Heldehafte Leere

Der Held ist in unseren Erzählungen des Spektakulären als auch des Alltags eine zentrale Figur, die positiv besetzt ist – und darüber kann man staunen. Immer ganz heldenhaft tun. Die heroische Pose einnehmen. Sich als Wohltäter*in feiern lassen (denn es gibt auch Heldinnen). Hätten wir alles manchmal so gerne. Auf dem Podest stehen und uns bestaunen lassen. Und zujubeln lassen.

Auf dem Podest ist es allerdings ziemlich einsam. Die jubelnde Menge, so sie denn da steht und so sie da jubelt, ist entrückt und es gibt keinen wahren Kontakt. Wir stehen alleine. Und das muss auch so sein, denn die Menge will keine Gruppe anjubeln, sie will DEN Helden.

In den letzten Wochen fiel mein Blick auf die Ilias von Homer und ich begab mich auf die Reise. Kontakt zu alten Texten ist immer eine spannende Sache, weil man ganz viele Archetypen besucht. Allerdings fällt einem nach einigen Gesängen (die so genannten, nachträglich eingeführten Kapitel) langsam auf, dass man sich nur auf eine groß daherkommende Geschichte eingelassen hat, in der im Grunde nicht viel passiert.

Ein Menelaos, dem man die Ehefrau entwendet hat, und der aus diesem Grund die versammelten Griechen zu einem zehn Jahre dauernden Krieg verpflichtet. Ein aufgeblasener und für den Hauptteil der Erzählung schmollender Achilles, dem man etwas weggenommen hat und der es über eine lange Zeit nicht schafft, diese Schmach hinter sich zu lassen und sich für ein konstruktives Handeln zu entscheiden. Schöne Frauen, Helden in Uniform und ehrhaftes Gebaren.

Auf einer Ton-Vase aus dem 5. Jhd. v.u.Z. sehen wir Phoinix und Odysseus, die versuchen, Achilles doch noch dazu zu bewegen, wieder an der Schlacht um Troja teilzunehmen (Altes Museum, Berlin). Achilles ist vielsagend in einen Mantel gehüllt und es wird schon am Bild ersichtlich, dass er zurückgezogen ist und nicht gleich aufspringen wird.

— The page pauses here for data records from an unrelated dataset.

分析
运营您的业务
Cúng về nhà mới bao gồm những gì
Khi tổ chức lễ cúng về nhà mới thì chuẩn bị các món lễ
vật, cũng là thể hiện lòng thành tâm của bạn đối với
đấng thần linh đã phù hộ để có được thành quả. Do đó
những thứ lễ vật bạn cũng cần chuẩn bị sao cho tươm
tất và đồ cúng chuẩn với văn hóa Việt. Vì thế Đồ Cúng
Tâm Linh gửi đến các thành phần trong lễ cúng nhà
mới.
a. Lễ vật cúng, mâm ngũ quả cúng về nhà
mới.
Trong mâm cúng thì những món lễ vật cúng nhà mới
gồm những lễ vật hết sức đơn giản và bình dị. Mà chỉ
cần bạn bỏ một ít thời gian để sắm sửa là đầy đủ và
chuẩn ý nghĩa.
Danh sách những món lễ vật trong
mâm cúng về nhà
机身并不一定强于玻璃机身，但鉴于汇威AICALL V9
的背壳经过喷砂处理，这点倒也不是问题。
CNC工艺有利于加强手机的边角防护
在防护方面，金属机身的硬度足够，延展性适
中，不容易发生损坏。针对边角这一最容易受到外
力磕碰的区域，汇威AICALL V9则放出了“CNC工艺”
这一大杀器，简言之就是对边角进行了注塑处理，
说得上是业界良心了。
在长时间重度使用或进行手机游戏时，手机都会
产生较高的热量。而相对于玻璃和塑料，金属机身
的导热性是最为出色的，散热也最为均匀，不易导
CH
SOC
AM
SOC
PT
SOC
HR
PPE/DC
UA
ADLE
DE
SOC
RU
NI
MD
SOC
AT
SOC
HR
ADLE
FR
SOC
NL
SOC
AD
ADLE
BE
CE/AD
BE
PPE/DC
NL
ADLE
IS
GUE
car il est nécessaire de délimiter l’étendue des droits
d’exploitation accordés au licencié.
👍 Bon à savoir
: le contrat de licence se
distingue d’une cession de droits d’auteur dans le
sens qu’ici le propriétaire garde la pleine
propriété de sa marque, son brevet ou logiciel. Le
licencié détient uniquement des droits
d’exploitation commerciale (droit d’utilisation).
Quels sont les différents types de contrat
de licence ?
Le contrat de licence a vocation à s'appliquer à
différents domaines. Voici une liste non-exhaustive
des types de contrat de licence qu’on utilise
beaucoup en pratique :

Phoinix und Odysseus beim schmollenden Achilles

Streckenweise passiert gar nichts. Und das allerdings mit viel Tamtam und Gewirbel und sehr adjektivreich. Theatralisch im weitesten Sinne die Beschreibungen von Manneskraft („im Schmucke des Haupthaars“) und von glänzenden Rüstungen. Und auch erinnernd an die Gattung des Splatter, wenn wir lesen, durch welchen Nacken welche Lanze glitt und wie dabei die Zunge abgeschnitten wurde. Einfache Bilder, die für Beeindruckung sogen.

Das sind die Bilder von Helden, die seit knapp 2700 Jahren in unseren kulturellen Köpfen verweilen und an denen wir manchmal noch messen, was heldenhaft ist und was nicht. Heldenhaft ist danach auf jeden Fall der große Auftritt. Laut und spektaktulär. Heldenhaft ist, sich Gefahren auszusetzen, einfach nur, um diese zu überstehen. Und heldenhaft ist es auch, sich im Anschluss feiern zu lassen – oder „ruhmvoll“ zu sterben. Heldenhaft ist scheinbar nicht, über seinen eigenen Schatten zu steigen und sich für erwachsene Lösungen zu entscheiden. Wie uninteressant.

Aktuell lese ich den Folgeband, die Odyssee. Mir scheint, dass es wieder einmal um den Helden geht. Zum Glück wissen wir ja, wie die Geschichte ausgehen wird.

Und zu guter Letzt: Ein Besuch im Alten Museum und Staunen über die wunderbar bemalten Gefäße lohnt sich immer!